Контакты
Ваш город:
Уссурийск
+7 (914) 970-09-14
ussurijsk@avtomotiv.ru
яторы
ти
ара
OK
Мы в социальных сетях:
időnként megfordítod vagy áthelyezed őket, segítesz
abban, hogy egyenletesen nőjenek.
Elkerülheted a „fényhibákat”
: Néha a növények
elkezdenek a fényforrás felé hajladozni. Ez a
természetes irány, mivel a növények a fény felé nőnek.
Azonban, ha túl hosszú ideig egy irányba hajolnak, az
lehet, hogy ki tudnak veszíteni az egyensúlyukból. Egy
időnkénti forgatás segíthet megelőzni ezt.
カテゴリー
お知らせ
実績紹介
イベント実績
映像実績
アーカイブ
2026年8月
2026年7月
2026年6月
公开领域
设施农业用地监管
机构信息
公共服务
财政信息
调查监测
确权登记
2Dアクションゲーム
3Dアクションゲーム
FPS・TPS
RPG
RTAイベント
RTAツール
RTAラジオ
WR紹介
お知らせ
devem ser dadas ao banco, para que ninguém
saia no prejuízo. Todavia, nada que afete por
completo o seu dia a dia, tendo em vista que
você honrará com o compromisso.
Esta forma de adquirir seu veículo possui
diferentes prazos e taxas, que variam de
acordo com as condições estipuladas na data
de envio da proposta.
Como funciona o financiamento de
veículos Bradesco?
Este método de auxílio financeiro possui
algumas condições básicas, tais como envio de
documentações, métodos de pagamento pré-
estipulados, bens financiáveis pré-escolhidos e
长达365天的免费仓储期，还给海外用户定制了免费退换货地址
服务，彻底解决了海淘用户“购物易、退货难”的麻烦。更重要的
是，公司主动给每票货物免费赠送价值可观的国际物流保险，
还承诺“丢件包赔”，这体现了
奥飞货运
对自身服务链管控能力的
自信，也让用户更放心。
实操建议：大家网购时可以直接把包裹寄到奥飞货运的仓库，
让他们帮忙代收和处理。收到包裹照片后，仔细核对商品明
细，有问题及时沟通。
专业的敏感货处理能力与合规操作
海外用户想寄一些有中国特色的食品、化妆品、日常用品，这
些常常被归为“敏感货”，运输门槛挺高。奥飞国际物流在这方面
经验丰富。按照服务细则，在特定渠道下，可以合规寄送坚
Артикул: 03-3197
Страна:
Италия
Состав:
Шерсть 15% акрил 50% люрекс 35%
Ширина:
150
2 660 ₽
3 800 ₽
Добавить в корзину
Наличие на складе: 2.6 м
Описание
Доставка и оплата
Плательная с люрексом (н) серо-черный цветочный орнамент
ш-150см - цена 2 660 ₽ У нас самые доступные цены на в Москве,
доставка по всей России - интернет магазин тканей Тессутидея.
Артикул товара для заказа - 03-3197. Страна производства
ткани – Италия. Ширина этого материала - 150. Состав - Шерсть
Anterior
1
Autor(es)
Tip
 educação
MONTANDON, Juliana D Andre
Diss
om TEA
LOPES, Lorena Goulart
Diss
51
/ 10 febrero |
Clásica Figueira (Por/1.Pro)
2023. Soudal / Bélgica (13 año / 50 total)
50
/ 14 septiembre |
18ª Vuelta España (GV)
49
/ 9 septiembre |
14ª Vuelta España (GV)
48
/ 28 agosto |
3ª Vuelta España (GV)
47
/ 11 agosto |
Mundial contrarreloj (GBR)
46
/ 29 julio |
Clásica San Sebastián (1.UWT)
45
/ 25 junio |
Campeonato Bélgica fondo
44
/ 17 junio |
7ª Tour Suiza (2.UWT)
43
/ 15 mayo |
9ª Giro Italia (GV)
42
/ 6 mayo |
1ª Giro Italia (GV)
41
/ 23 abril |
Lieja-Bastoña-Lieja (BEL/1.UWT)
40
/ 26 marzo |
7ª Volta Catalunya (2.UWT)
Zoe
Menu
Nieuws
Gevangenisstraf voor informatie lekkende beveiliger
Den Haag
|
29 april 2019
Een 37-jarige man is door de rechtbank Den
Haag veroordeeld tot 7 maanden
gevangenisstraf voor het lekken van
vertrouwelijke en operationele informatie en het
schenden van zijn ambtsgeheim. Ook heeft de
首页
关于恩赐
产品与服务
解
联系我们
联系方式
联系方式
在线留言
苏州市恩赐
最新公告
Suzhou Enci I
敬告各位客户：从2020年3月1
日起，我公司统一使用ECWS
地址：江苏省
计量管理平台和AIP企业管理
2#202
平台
○ ○ ○
## The problem
Render the listing as a JSON list of strings, one string per line and blank lines left out, starting at the first line and ending with the line that contains "Артикул товара для", with both ends included.

## Answer to this task
[
  "Контакты",
  "Ваш город:",
  "Уссурийск",
  "+7 (914) 970-09-14",
  "ussurijsk@avtomotiv.ru",
  "яторы",
  "ти",
  "ара",
  "OK",
  "Мы в социальных сетях:",
  "időnként megfordítod vagy áthelyezed őket, segítesz",
  "abban, hogy egyenletesen nőjenek.",
  "Elkerülheted a „fényhibákat”",
  ": Néha a növények",
  "elkezdenek a fényforrás felé hajladozni. Ez a",
  "természetes irány, mivel a növények a fény felé nőnek.",
  "Azonban, ha túl hosszú ideig egy irányba hajolnak, az",
  "lehet, hogy ki tudnak veszíteni az egyensúlyukból. Egy",
  "időnkénti forgatás segíthet megelőzni ezt.",
  "カテゴリー",
  "お知らせ",
  "実績紹介",
  "イベント実績",
  "映像実績",
  "アーカイブ",
  "2026年8月",
  "2026年7月",
  "2026年6月",
  "公开领域",
  "设施农业用地监管",
  "机构信息",
  "公共服务",
  "财政信息",
  "调查监测",
  "确权登记",
  "2Dアクションゲーム",
  "3Dアクションゲーム",
  "FPS・TPS",
  "RPG",
  "RTAイベント",
  "RTAツール",
  "RTAラジオ",
  "WR紹介",
  "お知らせ",
  "devem ser dadas ao banco, para que ninguém",
  "saia no prejuízo. Todavia, nada que afete por",
  "completo o seu dia a dia, tendo em vista que",
  "você honrará com o compromisso.",
  "Esta forma de adquirir seu veículo possui",
  "diferentes prazos e taxas, que variam de",
  "acordo com as condições estipuladas na data",
  "de envio da proposta.",
  "Como funciona o financiamento de",
  "veículos Bradesco?",
  "Este método de auxílio financeiro possui",
  "algumas condições básicas, tais como envio de",
  "documentações, métodos de pagamento pré-",
  "estipulados, bens financiáveis pré-escolhidos e",
  "长达365天的免费仓储期，还给海外用户定制了免费退换货地址",
  "服务，彻底解决了海淘用户“购物易、退货难”的麻烦。更重要的",
  "是，公司主动给每票货物免费赠送价值可观的国际物流保险，",
  "还承诺“丢件包赔”，这体现了",
  "奥飞货运",
  "对自身服务链管控能力的",
  "自信，也让用户更放心。",
  "实操建议：大家网购时可以直接把包裹寄到奥飞货运的仓库，",
  "让他们帮忙代收和处理。收到包裹照片后，仔细核对商品明",
  "细，有问题及时沟通。",
  "专业的敏感货处理能力与合规操作",
  "海外用户想寄一些有中国特色的食品、化妆品、日常用品，这",
  "些常常被归为“敏感货”，运输门槛挺高。奥飞国际物流在这方面",
  "经验丰富。按照服务细则，在特定渠道下，可以合规寄送坚",
  "Артикул: 03-3197",
  "Страна:",
  "Италия",
  "Состав:",
  "Шерсть 15% акрил 50% люрекс 35%",
  "Ширина:",
  "150",
  "2 660 ₽",
  "3 800 ₽",
  "Добавить в корзину",
  "Наличие на складе: 2.6 м",
  "Описание",
  "Доставка и оплата",
  "Плательная с люрексом (н) серо-черный цветочный орнамент",
  "ш-150см - цена 2 660 ₽ У нас самые доступные цены на в Москве,",
  "доставка по всей России - интернет магазин тканей Тессутидея.",
  "Артикул товара для заказа - 03-3197. Страна производства"
]